*** Given text
Scientists develop an air filter to catch and kill SARS-CoV-2



Scientists have developed a “catch and kill” air filter which can supposedly trap the novel coronavirus and instantly neutralise it. This invention might just be able to reduce the spread of covid-19 in closed spaces such as schools, hospitals and health care facilities, and even in public transit environments like airplanes.

The study has been published in the journal Materials Today Physics and it suggests that the device can kill 99.8% of the novel coronavirus, SARS-CoV-2, in a single pass through its filter.

The device is made from commercially available nickel foam which is heated to 200 degrees Celsius. It is also said to kill 99.9% of the spores of Bacillus anthracis–the deadly bacterium which causes the anthrax disease.

The researchers mentioned that they were also developing a desk-top model for the device that would be used to cleanse the atmosphere around an individual in the office. The scientists believe that since the virus can remain in the air for about three hours, having a filter to quickly remove it was a viable plan. And considering the fact that economies are reopening across the world and that businesses are having to start working again, controlling the spread in air-conditioned spaces was urgent.

Observations from the study indicate that the novel coronavirus cannot survive temperatures above 70 degrees Celsius, so by making the filter temperature about 200 degree Celsius, they were able to kill the virus almost instantly.

Nickel foam had low resistivity and that makes it difficult to raise the temperature high enough to quickly kill the virus.The researchers added that they solved this problem by folding the foam, connecting multiple compartments with electrical wires to increase the resistance high enough to raise the temperature as high as 250 degrees Celsius.When the filter electrically heated, rather than being heated from an external source, the amount of heat that escapes from the filter gets minimised: this allows air conditioning to function without much strain on it.
******
*** Information supplied
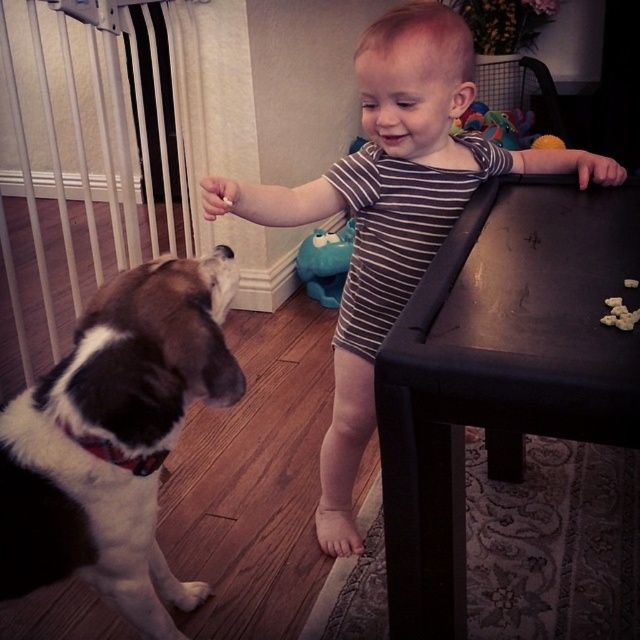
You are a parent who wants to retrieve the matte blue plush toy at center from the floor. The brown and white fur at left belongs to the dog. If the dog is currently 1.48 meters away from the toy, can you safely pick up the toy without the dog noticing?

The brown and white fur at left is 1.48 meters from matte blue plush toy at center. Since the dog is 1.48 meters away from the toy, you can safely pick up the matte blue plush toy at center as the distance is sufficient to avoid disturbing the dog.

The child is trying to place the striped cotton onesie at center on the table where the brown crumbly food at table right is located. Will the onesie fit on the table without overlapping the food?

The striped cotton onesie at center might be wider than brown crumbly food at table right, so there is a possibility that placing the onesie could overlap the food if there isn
******
*** Information supplied
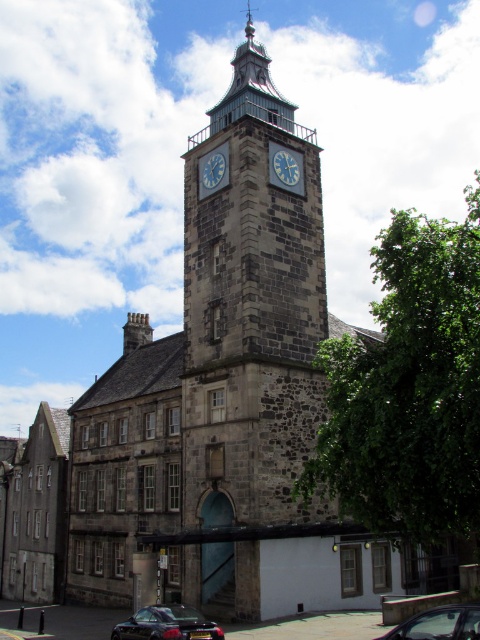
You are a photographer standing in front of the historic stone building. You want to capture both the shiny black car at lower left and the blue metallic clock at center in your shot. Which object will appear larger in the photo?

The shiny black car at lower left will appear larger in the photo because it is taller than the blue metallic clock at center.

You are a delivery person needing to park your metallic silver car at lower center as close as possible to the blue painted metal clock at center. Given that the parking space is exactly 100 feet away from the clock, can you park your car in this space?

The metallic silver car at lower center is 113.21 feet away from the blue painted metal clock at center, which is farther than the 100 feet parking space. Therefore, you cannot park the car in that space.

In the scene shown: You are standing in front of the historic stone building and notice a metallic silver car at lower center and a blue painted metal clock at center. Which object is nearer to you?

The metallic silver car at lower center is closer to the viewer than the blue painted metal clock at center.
******
*** Information supplied
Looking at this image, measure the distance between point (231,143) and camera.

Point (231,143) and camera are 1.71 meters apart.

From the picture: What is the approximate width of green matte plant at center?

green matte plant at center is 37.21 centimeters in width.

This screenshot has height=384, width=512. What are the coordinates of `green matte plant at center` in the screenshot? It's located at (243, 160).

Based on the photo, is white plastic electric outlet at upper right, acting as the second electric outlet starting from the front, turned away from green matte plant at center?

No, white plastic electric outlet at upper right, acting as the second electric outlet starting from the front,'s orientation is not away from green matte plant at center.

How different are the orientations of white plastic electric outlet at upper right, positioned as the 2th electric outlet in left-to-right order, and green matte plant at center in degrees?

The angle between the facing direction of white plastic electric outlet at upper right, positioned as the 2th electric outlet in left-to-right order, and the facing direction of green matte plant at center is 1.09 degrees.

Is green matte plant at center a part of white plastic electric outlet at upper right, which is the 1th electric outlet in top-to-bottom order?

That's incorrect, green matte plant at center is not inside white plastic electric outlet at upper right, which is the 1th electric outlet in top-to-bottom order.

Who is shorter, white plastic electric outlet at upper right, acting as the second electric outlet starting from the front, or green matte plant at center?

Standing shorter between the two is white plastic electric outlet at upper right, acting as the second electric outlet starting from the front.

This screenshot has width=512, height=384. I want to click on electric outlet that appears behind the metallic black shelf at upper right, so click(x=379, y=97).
******
**Tasks and exercises**:
1 > In the air filter article, which journal published the study?
2 > Please repeat the part of the air filter article that begins at the words "The researchers mentioned" and stops after "virus almost instantly.".

**Set of answers**:
1 > Materials Today Physics

2 >
The researchers mentioned that they were also developing a desk-top model for the device that would be used to cleanse the atmosphere around an individual in the office. The scientists believe that since the virus can remain in the air for about three hours, having a filter to quickly remove it was a viable plan. And considering the fact that economies are reopening across the world and that businesses are having to start working again, controlling the spread in air-conditioned spaces was urgent.

Observations from the study indicate that the novel coronavirus cannot survive temperatures above 70 degrees Celsius, so by making the filter temperature about 200 degree Celsius, they were able to kill the virus almost instantly.